You can now view the conceptual artwork produced by my 4th year medical students in an exhibition. It’s on at the Wellcome Centre for Cultures and Environments of Health at Exeter University, until October. The Centre is open during normal working hours. I suggest contacting them first before visiting.
Next year the tutors on the Medical Humanities unit will chop and change a little. The new tutors will include Holly Henderson, who is a lecturer at the University Business School. I met her at the June conference as she was getting to know a bit more of what the Medical Humanities unit is about. She uses Lego in her work at the Business School, and plans to use it to explore the doctor-patient relationship. I immediately jumped on this new potential for building the UK Climate Projections.
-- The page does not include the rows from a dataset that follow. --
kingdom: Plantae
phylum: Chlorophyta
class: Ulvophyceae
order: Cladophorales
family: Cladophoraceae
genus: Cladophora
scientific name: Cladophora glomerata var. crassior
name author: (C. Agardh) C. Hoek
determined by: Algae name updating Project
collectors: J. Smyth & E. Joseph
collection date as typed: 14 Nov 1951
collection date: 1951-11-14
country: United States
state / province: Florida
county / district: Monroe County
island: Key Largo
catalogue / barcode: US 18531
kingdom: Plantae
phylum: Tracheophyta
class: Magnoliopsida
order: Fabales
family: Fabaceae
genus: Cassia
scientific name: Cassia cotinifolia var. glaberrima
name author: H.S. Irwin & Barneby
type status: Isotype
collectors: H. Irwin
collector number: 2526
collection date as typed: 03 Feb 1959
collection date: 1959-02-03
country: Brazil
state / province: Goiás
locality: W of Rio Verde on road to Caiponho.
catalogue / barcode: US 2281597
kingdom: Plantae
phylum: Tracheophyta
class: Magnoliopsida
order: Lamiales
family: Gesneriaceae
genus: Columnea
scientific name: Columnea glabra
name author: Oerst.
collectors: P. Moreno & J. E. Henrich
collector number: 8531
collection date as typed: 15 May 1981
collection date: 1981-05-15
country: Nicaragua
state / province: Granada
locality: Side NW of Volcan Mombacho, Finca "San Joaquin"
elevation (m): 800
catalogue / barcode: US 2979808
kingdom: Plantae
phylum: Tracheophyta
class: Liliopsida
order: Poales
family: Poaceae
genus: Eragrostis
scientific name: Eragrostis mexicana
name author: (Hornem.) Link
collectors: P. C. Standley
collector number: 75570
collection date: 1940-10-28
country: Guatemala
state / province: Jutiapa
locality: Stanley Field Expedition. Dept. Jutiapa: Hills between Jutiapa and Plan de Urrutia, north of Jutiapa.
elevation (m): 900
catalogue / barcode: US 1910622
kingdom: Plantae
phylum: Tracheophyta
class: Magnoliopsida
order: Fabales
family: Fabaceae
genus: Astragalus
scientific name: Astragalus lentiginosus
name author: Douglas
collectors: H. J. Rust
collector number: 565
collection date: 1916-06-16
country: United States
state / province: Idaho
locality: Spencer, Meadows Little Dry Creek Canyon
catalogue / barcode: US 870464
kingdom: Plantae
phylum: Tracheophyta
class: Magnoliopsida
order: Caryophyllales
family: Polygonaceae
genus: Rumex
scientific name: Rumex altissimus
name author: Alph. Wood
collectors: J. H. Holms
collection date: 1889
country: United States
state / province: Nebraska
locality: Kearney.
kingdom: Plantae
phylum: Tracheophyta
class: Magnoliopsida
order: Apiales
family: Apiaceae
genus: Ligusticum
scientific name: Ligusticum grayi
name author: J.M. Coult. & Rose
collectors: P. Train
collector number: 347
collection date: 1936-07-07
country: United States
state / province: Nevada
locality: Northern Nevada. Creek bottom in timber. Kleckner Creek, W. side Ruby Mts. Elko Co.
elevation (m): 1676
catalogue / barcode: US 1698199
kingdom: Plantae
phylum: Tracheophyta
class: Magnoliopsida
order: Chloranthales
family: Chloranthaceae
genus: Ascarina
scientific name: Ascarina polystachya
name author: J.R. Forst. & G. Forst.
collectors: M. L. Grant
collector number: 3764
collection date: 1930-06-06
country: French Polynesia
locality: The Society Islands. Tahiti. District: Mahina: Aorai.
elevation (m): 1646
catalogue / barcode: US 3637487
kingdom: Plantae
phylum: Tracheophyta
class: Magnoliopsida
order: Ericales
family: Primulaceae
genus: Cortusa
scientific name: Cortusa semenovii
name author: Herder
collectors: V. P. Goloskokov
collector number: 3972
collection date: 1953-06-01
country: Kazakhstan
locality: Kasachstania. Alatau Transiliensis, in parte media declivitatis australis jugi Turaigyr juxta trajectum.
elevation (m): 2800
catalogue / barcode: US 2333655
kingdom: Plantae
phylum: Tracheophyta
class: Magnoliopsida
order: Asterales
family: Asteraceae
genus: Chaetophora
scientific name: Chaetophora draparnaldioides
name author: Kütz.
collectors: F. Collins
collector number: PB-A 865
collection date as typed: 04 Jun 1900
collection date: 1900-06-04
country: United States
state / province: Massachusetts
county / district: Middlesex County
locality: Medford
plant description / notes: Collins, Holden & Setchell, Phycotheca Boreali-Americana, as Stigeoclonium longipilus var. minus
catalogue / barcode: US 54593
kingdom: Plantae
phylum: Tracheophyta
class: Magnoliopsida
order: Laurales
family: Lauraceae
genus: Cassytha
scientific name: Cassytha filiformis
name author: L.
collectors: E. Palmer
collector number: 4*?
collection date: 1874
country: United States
It’s been a while since I had access to Lego. But today Holly very kindly gave me her time and some boxes of bricks to spread on the floor and experiment. It was surprisingly difficult to build the blocks into a Climate Projection grid. I wanted to build a 3D representation, so needed enough of the base colour to fill the whole map, as well as plenty of other colours. I now know the term ‘Lego soup’, the eventual end point of entropy in the toy cupboard! In other words, I had to mix and match a bit. So the map is not quite uniform, and in places a bit blue-on-blue.
Here, though, is the °C change in the daily mean temperature by the 2050s, compared with the 1961-90 baseline, in the summer months in Scotland, taking the 90th percentile estimate under the UK Climate Projections 2009 high emissions scenario (the “Worst Case” issues of the Little colouring books).
Blue blocks mean an increase of 3-4°C, and yellow of 4-5°C. If you are wondering, the projection for Exeter and much of the south of England is an increase of 5-6°C. I very much hope it won’t come to that.